Читаем Взгляни на дом свой, ангел полностью

Все эти глупые розыгрыши — немного жестокие, но лишь настолько, насколько жесток бессмысленный хохот, — входящие в систему грубоватого юмора американских университетов, соленые, нелепые, проникнутые национальным духом, наносили ему глубокие раны, о которых его товарищи даже не подозревали. Его сразу же выделили из остальных первокурсников, и не только из-за его промахов, но и потому, что его лицо было безумным и детским, тело — долговязым и костлявым, а ноги походили на подпрыгивающие ножницы. Другие студенты проходили мимо него ухмыляющимися группками — он покорно здоровался с ними, но его сердце сжималось.
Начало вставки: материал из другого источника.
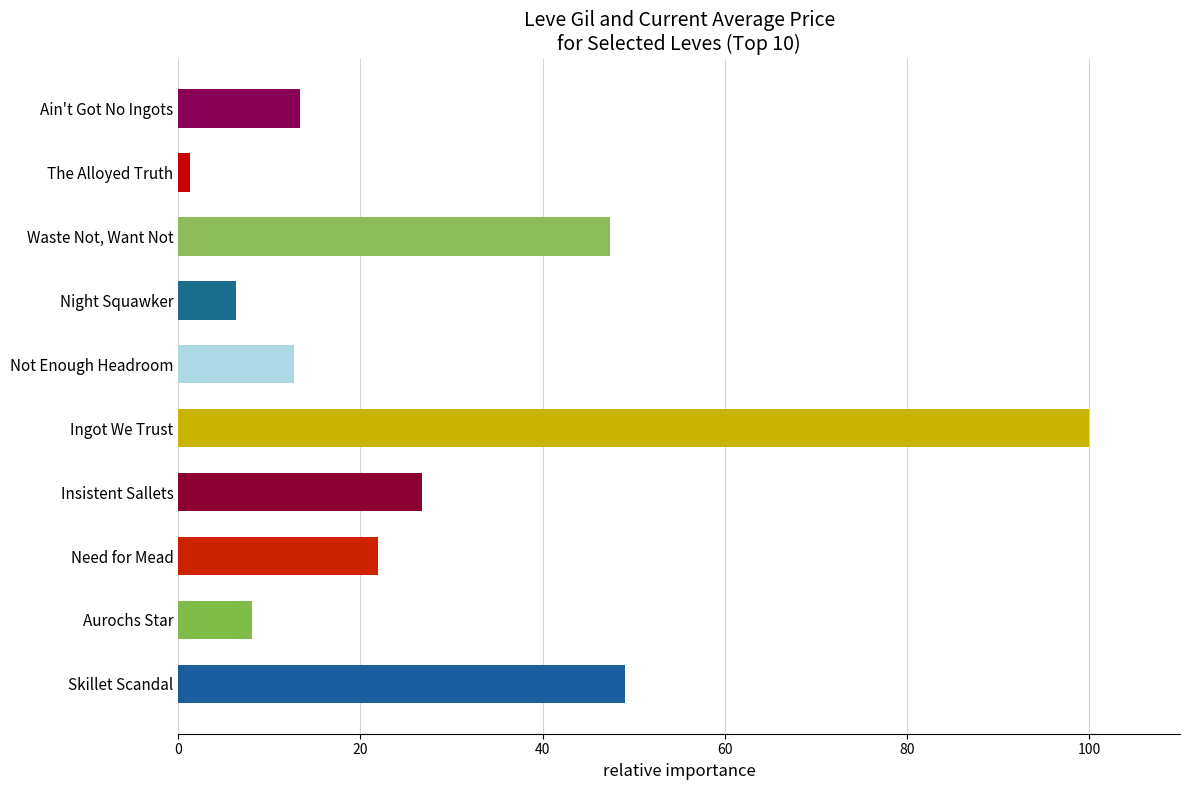

Reading top to bottom, list all the values displayed in this chart.

Ain't Got No Ingots=13.4	The Alloyed Truth=1.2	Waste Not, Want Not=47.4	Night Squawker=6.3	Not Enough Headroom=12.7	Ingot We Trust=100.0	Insistent Sallets=26.7	Need for Mead=21.9	Aurochs Star=8.1	Skillet Scandal=49.0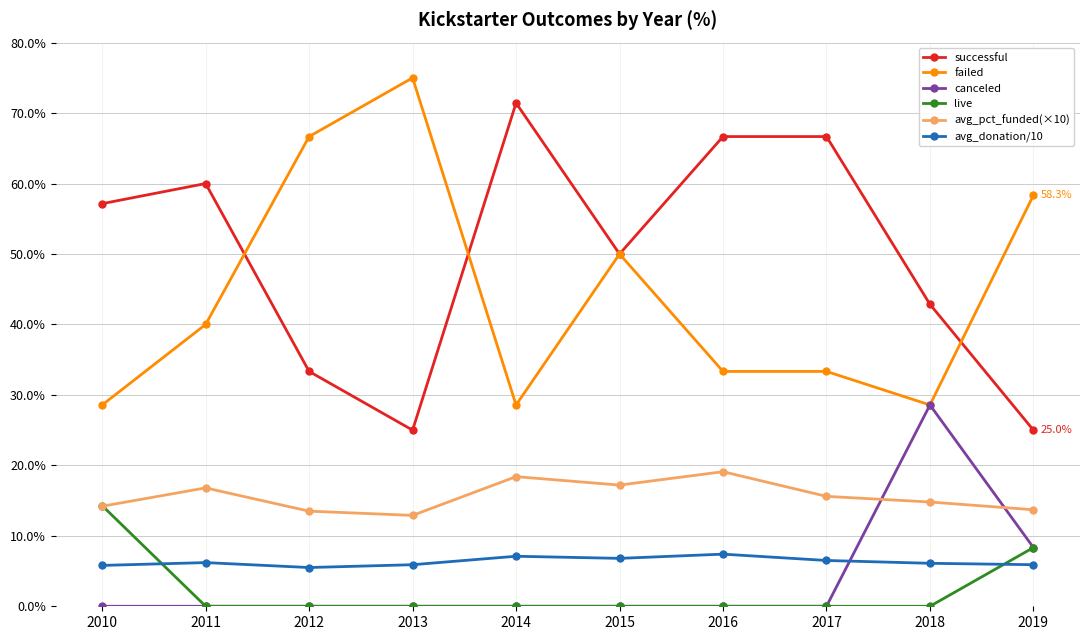

What is the spread (max minus min) of values at 2016?

66.7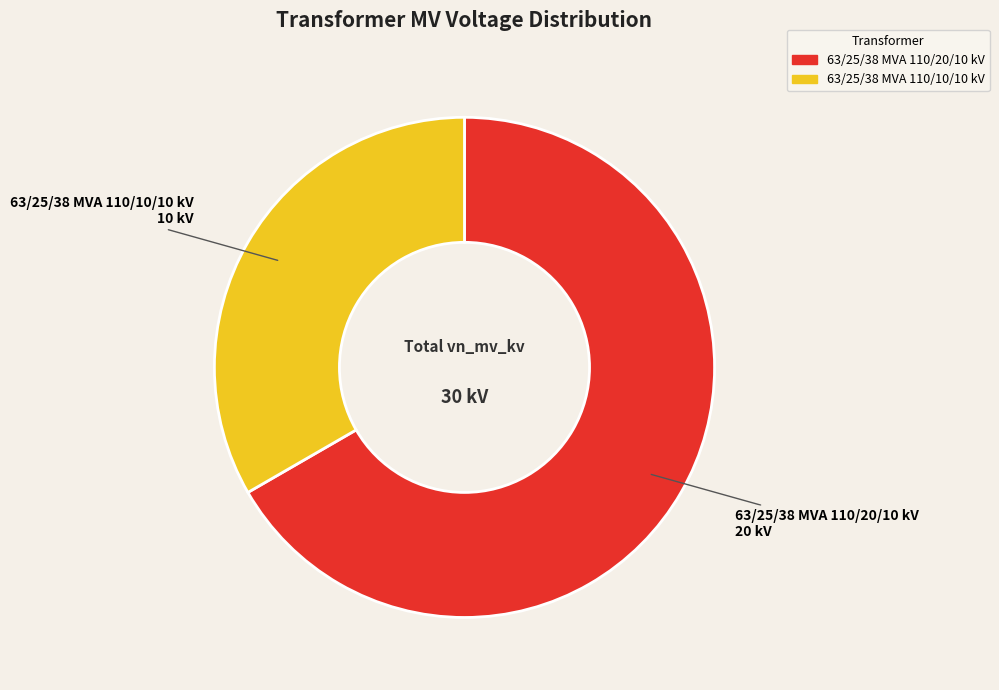

True or false: 63/25/38 MVA 110/20/10 kV accounts for 58% of the total.

False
А самодовольные, улыбающиеся лица его сокурсников, умудренных опытом, кичливо неповинных в глупых промахах, иногда приводили его в буйную ярость.

— Улыбайтесь, улыбайтесь, улыб-б-байтесь, черт вас дери! — ругался он сквозь скрежещущие зубы.

Впервые в жизни он почувствовал ненависть ко всему, что слишком уютно укладывается в мерки. Он начал испытывать неприязнь и зависть к незаметной ординарности, несущей печать общности, — к бесчисленным рукам, ногам, запястьям, ступням и торсам, которые удобно сформированы для готовой одежды. И где бы он не встречал смазливую правильность, он ее ненавидел — глупо красивых юношей с сияющими волосами, разделенными на ровный пробор, с уверенными, сильными, не длинными и не короткими ногами, выписывающими грациозные па на полу танцевального зала. Он жаждал стать свидетелем какого-нибудь их глупого промаха — пусть бы кто-нибудь из них споткнулся и растянулся на земле во весь рост, испортил воздух, потерял стратегическую пуговицу в смешанном обществе, не заметил, болтая с хорошенькой девушкой, что рубашка выбилась у него из брюк. Но они не делали ошибок.

Когда он проходил по территории университета, он слышал, как его насмешливо окликают из десятка бесстрастных окон, он слышал сдерживаемый смех и скрежетал зубами. А ночью, костенея от стыда в темной постели, он рвал пальцами простыню, потому что в его мозгу, рожденный неуравновешенным воображением, раздутым самолюбием сосредоточенной в себе натуры, пылал образ аудитории, полной студентами — полной ухмыляющимися летописцами его выходок. Он душил рвущийся из горла вопль пальцами, скрюченными в когти. Он хотел стереть постыдную минуту, распустить ткань. Ему казалось, что он погиб бесповоротно, что начало его университетской карьеры помечено нелепостями, которых никто никогда не забудет, и что у него есть только один выход: все остающиеся четыре года постараться быть как можно незаметнее. Он видел себя в наряде клоуна и со жгучим презрением к себе вспоминал свои прежние мечты об успехе и популярности.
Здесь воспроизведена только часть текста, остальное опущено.